Passados mais de dois milênios do Gênesis, o movimento LGBT+ adotou a bandeira do arco-íris como seu símbolo. Isto começou em 1978, em São Francisco (EUA), com o artista Gilbert Baker, quando as primeiras versões da bandeira foram vistas pelas ruas nas paradas. A ideia deste artista era promover diversidade e inclusão, usando algo da natureza para representar a sexualidade como um direito humano.

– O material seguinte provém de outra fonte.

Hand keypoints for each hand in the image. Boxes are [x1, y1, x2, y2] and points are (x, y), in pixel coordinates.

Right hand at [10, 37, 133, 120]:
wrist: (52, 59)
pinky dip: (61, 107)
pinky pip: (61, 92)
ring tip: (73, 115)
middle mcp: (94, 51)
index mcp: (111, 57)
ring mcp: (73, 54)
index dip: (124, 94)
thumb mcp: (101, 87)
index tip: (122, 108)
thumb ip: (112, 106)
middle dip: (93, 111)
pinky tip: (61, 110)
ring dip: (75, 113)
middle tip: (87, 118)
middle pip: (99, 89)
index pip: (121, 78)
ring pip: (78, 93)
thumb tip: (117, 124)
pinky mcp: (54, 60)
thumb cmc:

Nessa época, o Brasil vivia sob o jugo da ditadura civil-militar. O arcebispo de Olinda e Recife, dom Hélder Câmara, havia se tornado um extraordinário defensor dos pobres e dos direitos humanos, sofrendo forte censura e perseguição do regime. Apesar disso, ele conseguiu publicar um livro de poesias. Por coincidência, era o mesmo ano de 1978 e uma destas poesias dizia:

“FAZE DE MIM UM ARCO-ÍRIS

que acolha todas as cores

em que se fragmenta

a Tua luz!

Faze de mim, sempre mais,

um arco-íris

que anuncie a bonança

depois das tempestades…”.

Pd Hélder Câmara

O arco-íris de dom Hélder e o dos LGBT+ pertencem a contextos muito diferentes, mas têm elementos em comum. Ambos defendem direitos humanos, diversidade e inclusão. Todas as pessoas são imagem e semelhança de Deus neste mundo, cores em que se fragmenta a luz divina na diversidade da criação. Não se deve dar ouvidos aos profetas da catástrofe, que atribuem as calamidades naturais ao castigo divino e estigmatizam grupos e pessoas. A ciência contribui para uma fé mais pura e adulta, como afirma o Concílio Vaticano II. Que a ciência e a fé adulta nos ajudem a tomar os devidos cuidados em tempos de pandemia, e a alcançar a bonança depois da tempestade.

*Luís Corrêa Lima é sacerdote jesuíta e professor da PUC-Rio. Trabalha com pesquisa sobre gênero e diversidade sexual.